The Macaroni Line Poster


Macaroni Line Train


Count Telefener & his family


In 1880 Count Giuseppe Telfener and several European, New York and Texas financiers developed a grand plan to link New York and Mexico by rail. The New York, Texas and Mexican Railroad Company was chartered in Paris in October 1880, and construction began about a year later. Count Telfener was no amateur in the field; he had just completed a 350-mile rail line in Argentina. Texas was chosen for the starting point because the state offered 16 sections of land for each mile of track completed. Construction on the run between Richmond and Brownsville began with two crews working toward each other from Rosenberg Junction and Victoria. Telfener paid passage for 1,200 Italian laborers, mostly from the northern province of Lombardy-who, he hoped, would eventually bring their families to Texas and settle on land along the right-of-way. Because macaroni was a staple of the laborers' diet, the enterprise soon became known as the "Macaroni Line!'


Within six months difficult working conditions and sickness caused half of the Italian work force to quit. A plan to increase the number of Italian railroad workers at Victoria to 5,000 was never realized because construction was halted in July 1882 after the state had repealed all land grants to railroad builders. Inadvertently Texas had issued certificates for 8,000,000 acres more than was available for distribution. Ninety-one miles of the New York, Texas and Mexican Railway had been completed between Victoria and Rosenberg at a cost of $2,000,000. Telfener operated the railroad until 1884, when he sold out to a brother-in-law, John Mackay, the Nevada "Bonanza King." The railroad was sold to Southern Pacific interests in 1885.


Count Giuseppe Telfener's most important contribution to Texas is represented in the Italian families living in Victoria, Houston, Galveston and elsewhere who are descended from the Italian workmen who built the "Macaroni Line."

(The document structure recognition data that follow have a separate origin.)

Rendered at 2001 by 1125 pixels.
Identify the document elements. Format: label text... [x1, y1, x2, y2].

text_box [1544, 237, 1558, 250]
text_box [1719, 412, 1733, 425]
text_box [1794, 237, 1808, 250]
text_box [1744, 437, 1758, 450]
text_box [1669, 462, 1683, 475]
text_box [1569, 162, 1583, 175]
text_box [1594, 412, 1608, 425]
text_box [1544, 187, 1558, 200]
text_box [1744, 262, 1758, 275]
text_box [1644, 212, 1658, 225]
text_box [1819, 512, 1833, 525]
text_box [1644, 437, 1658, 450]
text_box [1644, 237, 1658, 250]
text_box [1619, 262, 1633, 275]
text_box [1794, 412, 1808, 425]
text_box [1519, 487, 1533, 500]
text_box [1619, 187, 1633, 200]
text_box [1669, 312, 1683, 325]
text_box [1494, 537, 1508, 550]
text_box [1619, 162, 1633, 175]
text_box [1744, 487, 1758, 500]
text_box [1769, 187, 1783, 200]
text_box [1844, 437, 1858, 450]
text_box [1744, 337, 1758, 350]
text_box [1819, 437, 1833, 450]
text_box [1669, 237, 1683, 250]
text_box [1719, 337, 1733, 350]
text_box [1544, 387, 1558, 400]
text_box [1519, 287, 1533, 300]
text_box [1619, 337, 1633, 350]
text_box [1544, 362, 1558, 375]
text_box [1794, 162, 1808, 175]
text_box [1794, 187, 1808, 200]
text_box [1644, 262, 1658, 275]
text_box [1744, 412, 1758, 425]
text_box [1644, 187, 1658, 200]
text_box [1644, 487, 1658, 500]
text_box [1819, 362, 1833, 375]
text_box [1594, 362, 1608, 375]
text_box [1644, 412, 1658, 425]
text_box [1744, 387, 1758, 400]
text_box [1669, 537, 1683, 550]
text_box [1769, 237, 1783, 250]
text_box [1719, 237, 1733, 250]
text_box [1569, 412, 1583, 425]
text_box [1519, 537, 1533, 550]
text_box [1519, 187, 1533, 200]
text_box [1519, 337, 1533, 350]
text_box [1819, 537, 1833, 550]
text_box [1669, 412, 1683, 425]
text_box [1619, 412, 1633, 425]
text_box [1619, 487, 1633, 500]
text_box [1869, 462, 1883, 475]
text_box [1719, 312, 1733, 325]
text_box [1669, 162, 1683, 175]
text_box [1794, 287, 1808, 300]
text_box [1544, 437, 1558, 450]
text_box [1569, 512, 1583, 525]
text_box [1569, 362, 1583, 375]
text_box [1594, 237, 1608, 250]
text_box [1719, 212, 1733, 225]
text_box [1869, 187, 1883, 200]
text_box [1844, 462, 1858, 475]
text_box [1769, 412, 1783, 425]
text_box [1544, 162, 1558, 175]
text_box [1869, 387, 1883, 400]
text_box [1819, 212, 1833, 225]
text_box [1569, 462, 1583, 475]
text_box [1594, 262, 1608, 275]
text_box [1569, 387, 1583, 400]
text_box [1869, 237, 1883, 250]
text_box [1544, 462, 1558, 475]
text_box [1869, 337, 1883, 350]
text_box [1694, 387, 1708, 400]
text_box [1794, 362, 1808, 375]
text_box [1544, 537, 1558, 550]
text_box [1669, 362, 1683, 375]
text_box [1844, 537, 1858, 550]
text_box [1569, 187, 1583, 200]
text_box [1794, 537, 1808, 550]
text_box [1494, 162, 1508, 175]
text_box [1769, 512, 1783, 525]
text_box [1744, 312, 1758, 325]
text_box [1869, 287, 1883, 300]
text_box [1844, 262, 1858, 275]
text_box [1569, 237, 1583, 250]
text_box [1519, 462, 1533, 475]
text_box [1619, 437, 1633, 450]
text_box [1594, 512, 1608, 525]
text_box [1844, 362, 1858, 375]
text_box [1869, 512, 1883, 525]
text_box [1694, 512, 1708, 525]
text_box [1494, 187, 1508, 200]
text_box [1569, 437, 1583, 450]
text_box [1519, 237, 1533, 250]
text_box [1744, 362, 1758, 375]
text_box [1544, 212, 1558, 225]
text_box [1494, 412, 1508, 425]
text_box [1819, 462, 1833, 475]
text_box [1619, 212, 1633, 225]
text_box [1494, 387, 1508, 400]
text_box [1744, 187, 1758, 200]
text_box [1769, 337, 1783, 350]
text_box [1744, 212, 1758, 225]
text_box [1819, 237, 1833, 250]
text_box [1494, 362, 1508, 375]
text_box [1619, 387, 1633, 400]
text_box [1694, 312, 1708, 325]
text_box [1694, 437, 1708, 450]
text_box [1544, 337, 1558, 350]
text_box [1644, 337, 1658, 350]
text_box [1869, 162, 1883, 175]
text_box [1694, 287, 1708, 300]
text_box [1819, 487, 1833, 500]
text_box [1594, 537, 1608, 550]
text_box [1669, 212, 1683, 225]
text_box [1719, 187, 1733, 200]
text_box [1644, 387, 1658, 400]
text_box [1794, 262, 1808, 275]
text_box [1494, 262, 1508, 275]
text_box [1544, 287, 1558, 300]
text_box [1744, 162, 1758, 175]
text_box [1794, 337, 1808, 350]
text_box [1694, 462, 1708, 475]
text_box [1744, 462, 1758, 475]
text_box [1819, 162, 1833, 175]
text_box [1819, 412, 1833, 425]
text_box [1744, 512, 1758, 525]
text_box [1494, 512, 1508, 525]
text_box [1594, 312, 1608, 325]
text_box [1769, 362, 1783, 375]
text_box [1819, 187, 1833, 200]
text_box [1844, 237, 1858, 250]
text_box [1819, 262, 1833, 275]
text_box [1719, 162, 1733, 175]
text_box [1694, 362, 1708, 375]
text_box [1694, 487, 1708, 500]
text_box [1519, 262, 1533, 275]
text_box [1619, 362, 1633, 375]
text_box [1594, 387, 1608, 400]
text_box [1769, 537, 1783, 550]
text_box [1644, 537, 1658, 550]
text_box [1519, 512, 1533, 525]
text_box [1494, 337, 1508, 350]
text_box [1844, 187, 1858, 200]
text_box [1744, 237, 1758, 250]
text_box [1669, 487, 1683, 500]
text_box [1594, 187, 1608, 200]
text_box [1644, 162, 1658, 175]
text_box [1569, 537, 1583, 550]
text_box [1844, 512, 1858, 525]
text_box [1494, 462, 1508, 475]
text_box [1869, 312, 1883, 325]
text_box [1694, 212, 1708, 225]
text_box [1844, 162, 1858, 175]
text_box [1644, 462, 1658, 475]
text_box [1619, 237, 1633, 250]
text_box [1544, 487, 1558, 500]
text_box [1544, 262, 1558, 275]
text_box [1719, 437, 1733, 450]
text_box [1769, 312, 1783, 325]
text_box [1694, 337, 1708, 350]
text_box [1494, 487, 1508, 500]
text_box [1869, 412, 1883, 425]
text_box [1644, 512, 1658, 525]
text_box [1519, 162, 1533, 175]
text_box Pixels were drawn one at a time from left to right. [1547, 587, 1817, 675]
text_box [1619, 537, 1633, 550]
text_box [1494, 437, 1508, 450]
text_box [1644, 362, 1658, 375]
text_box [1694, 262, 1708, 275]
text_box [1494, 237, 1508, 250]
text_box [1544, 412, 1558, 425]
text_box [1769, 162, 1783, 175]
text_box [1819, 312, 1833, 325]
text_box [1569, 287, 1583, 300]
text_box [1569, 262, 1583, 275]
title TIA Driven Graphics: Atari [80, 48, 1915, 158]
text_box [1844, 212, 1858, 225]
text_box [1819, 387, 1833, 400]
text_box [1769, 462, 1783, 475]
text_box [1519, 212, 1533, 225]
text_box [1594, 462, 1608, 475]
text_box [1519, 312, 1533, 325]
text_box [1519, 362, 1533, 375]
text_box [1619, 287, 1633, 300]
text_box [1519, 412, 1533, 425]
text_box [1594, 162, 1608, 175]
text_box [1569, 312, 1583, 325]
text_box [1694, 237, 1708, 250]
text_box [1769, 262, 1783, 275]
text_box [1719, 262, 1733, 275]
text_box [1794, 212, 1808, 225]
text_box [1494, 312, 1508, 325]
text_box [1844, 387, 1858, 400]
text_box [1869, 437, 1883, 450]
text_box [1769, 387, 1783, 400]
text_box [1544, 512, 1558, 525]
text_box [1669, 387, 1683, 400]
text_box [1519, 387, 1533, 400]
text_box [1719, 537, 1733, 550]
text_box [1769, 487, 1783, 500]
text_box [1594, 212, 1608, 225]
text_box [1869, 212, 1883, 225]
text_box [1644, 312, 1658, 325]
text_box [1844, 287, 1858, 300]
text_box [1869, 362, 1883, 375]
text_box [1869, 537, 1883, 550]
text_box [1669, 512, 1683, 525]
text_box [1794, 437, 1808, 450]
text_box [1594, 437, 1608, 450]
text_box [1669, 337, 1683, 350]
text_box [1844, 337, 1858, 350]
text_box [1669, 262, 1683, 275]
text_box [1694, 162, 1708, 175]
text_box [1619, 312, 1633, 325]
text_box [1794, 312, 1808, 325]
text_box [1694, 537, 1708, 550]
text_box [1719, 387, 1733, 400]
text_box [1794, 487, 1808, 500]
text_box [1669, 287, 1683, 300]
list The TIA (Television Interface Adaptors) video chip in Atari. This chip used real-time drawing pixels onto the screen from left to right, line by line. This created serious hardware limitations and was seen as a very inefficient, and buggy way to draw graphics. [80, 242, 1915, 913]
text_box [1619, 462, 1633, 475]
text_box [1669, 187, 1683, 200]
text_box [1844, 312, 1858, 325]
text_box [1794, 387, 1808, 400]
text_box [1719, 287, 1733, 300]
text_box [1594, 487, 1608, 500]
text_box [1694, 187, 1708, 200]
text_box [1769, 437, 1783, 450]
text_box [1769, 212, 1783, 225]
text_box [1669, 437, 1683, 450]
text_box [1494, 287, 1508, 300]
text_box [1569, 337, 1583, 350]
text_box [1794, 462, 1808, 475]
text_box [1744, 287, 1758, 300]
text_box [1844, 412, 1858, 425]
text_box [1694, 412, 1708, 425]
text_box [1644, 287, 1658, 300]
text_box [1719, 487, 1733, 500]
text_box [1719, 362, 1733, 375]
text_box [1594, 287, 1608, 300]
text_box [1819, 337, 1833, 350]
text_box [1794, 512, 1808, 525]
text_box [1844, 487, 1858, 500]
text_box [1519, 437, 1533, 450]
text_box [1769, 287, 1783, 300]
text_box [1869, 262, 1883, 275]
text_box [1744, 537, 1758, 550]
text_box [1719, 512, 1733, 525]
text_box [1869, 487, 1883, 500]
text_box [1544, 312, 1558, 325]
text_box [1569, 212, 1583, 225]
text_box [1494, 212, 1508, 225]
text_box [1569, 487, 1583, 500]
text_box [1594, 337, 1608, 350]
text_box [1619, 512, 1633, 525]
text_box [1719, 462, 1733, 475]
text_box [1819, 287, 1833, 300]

  • The Italian Texans (San Antonio: University of Texas lnstitute of Texan Cultures, 1973).

  • John C. Rayburn, "Count Joseph Telfener and the New York, Texas, and Mexican Railway       Company," Southwestern Historical Quarterly, 68 (July 1964).

  • The Victoria Sesquicentennial "Scrapbook" (Victoria, Texas: Victoria Advocate, 1974).

  • Henry Hauschild, "TELFENER, JOSEPH," Handbook of Texas Online (   Published   by   the   Texas   State   Historical Association.